_PROVIDED INFORMATION:_

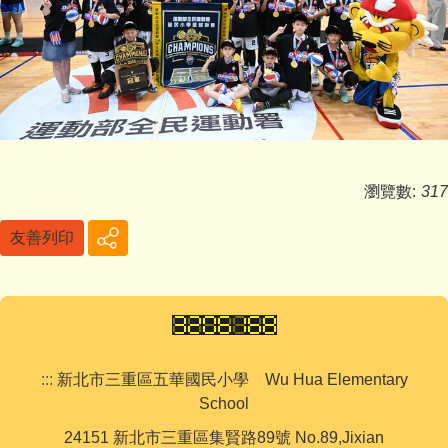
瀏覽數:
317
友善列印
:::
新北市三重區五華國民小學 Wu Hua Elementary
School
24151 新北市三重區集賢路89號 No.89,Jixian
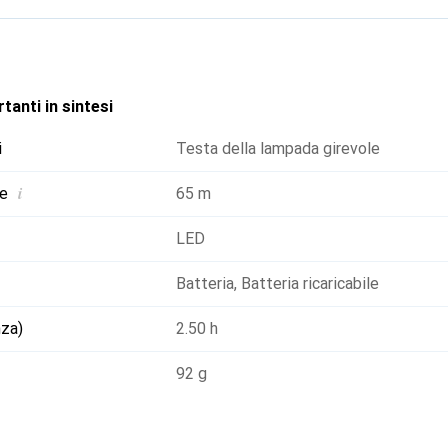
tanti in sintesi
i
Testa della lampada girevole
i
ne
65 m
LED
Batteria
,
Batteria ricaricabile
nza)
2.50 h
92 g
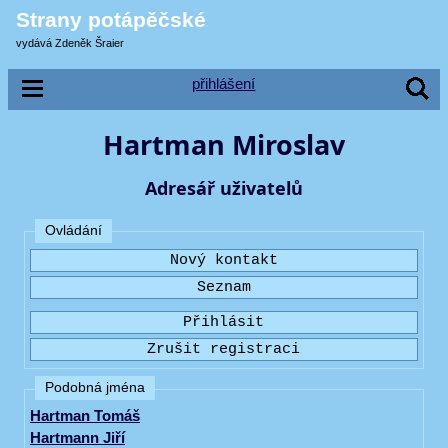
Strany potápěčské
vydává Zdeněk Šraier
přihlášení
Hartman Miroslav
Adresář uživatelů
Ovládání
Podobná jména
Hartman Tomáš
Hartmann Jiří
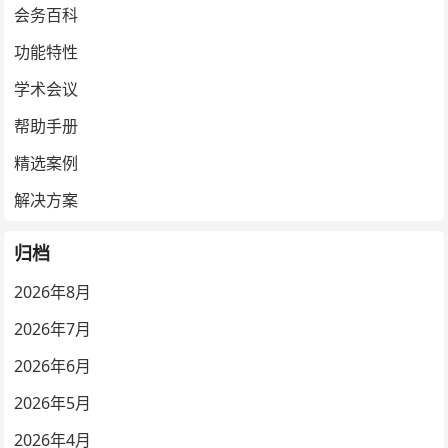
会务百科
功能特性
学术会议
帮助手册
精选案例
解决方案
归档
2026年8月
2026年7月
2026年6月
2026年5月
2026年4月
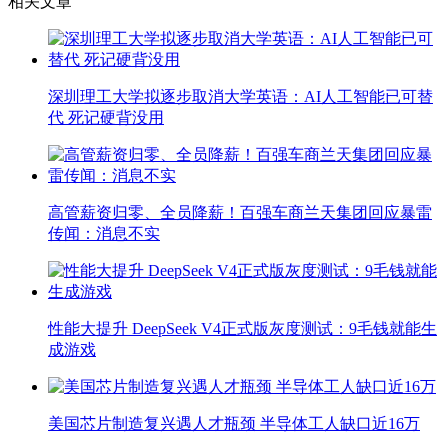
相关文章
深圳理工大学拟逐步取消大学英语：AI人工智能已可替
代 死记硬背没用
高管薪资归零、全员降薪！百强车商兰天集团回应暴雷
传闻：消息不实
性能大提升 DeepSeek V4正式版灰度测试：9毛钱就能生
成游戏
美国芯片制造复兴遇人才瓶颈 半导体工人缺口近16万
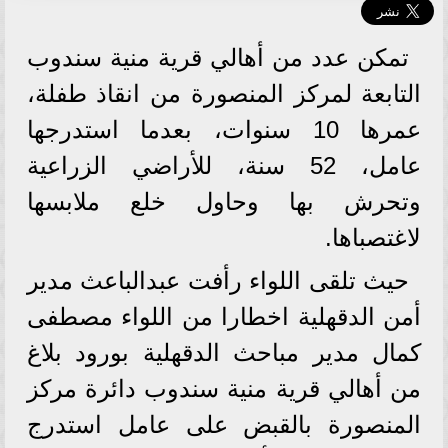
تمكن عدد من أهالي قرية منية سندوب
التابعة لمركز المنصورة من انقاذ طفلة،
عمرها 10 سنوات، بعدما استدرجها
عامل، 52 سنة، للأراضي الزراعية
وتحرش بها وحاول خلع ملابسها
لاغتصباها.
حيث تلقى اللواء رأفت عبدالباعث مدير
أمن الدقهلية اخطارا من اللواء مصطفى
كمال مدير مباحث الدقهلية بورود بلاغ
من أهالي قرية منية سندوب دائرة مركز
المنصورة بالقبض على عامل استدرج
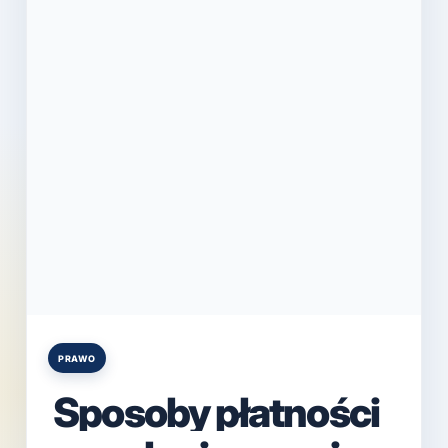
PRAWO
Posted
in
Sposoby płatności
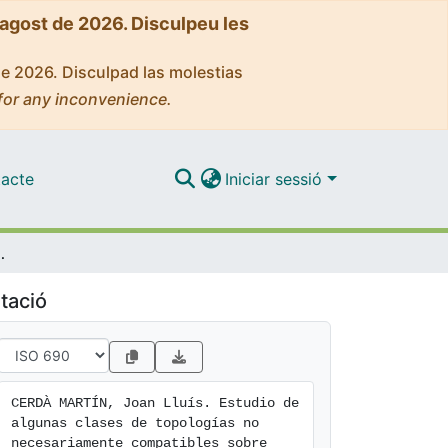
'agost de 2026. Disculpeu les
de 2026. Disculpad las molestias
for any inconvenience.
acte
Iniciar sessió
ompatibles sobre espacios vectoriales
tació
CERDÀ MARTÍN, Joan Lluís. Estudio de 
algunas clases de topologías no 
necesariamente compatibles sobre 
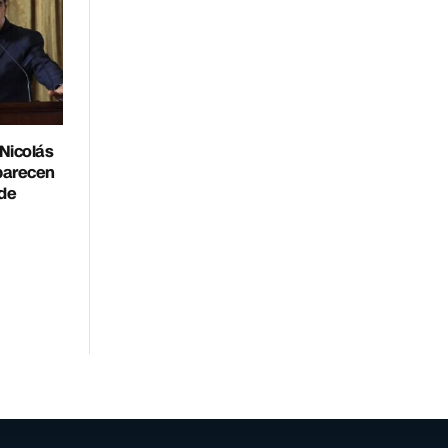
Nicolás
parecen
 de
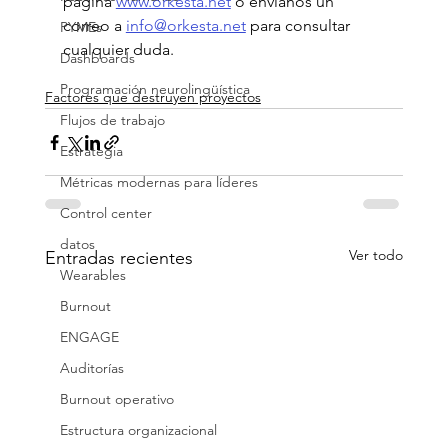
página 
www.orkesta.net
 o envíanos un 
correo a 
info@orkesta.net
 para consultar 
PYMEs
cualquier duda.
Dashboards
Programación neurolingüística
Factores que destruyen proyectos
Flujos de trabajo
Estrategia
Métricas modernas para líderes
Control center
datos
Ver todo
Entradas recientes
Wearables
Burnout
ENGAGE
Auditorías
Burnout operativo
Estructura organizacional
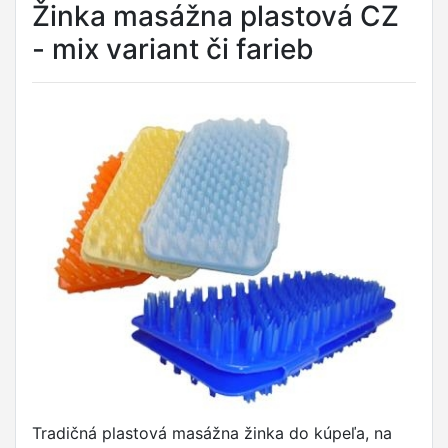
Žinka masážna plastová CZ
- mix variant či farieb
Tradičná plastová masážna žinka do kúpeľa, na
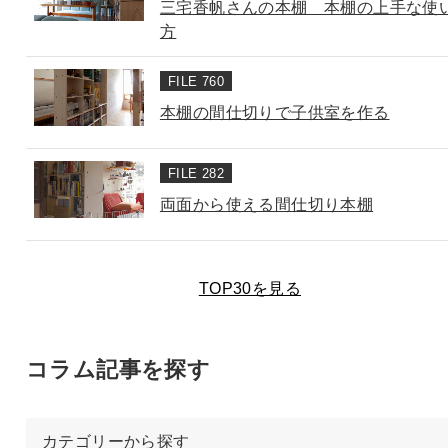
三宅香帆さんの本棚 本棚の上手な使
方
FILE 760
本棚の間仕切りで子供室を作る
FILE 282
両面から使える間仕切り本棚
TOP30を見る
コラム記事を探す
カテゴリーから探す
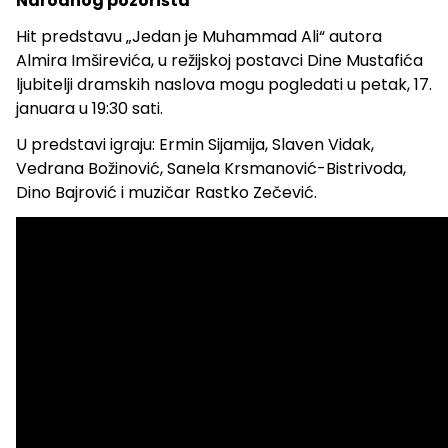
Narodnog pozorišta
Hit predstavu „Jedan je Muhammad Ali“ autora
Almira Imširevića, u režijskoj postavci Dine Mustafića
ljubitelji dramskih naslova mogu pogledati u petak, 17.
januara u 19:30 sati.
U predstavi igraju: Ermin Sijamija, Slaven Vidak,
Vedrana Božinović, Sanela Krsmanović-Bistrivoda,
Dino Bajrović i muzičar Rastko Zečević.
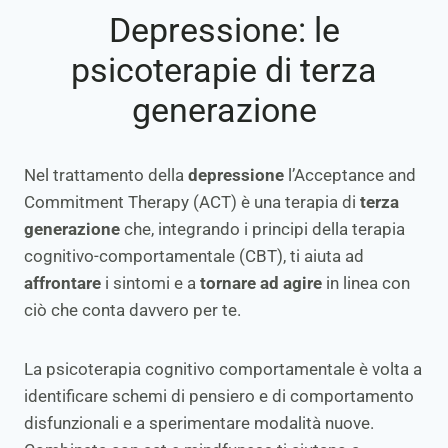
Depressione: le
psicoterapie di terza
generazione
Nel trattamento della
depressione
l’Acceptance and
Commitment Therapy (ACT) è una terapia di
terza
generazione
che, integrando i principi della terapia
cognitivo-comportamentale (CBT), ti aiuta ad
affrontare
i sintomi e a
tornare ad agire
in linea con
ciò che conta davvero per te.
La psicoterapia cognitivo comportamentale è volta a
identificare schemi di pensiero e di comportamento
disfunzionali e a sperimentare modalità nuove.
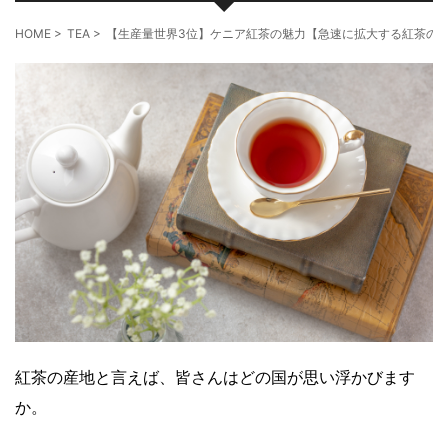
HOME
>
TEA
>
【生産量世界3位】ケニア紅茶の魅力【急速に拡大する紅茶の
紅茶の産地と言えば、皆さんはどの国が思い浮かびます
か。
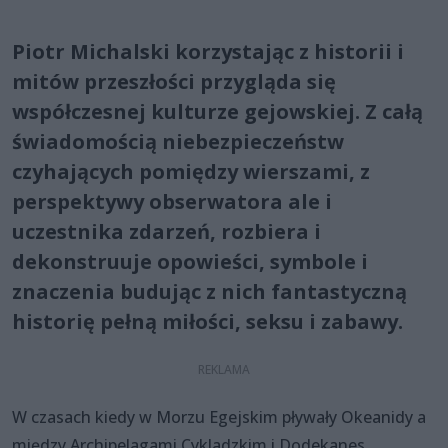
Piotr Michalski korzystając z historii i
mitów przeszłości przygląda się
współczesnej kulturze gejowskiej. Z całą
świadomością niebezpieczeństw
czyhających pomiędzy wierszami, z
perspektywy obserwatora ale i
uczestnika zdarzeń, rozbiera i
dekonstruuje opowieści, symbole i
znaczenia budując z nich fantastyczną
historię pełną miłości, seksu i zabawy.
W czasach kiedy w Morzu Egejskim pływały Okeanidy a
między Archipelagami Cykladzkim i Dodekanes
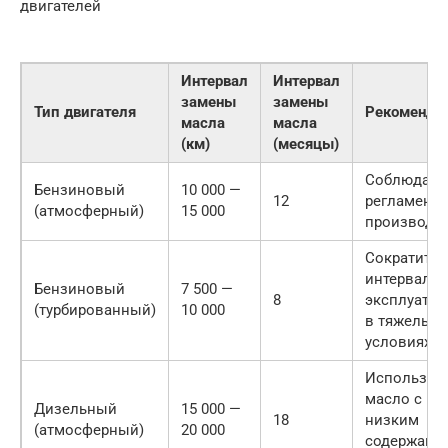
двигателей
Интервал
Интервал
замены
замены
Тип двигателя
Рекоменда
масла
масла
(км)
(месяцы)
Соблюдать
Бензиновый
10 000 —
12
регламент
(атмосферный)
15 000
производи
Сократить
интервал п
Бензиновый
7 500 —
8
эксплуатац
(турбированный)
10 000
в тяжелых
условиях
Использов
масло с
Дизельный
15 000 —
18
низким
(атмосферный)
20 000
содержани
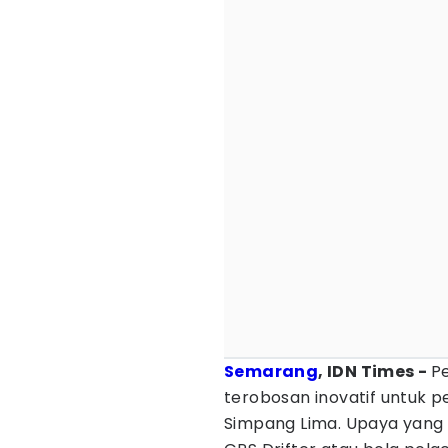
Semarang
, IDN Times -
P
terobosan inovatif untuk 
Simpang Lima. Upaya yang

_EXERCISE BRIEF:_ Note every line of the records that holds the word "عامل", and copy it.

_YOUR RESPONSE:_
عامل، 52 سنة، للأراضي الزراعية
المنصورة بالقبض على عامل استدرج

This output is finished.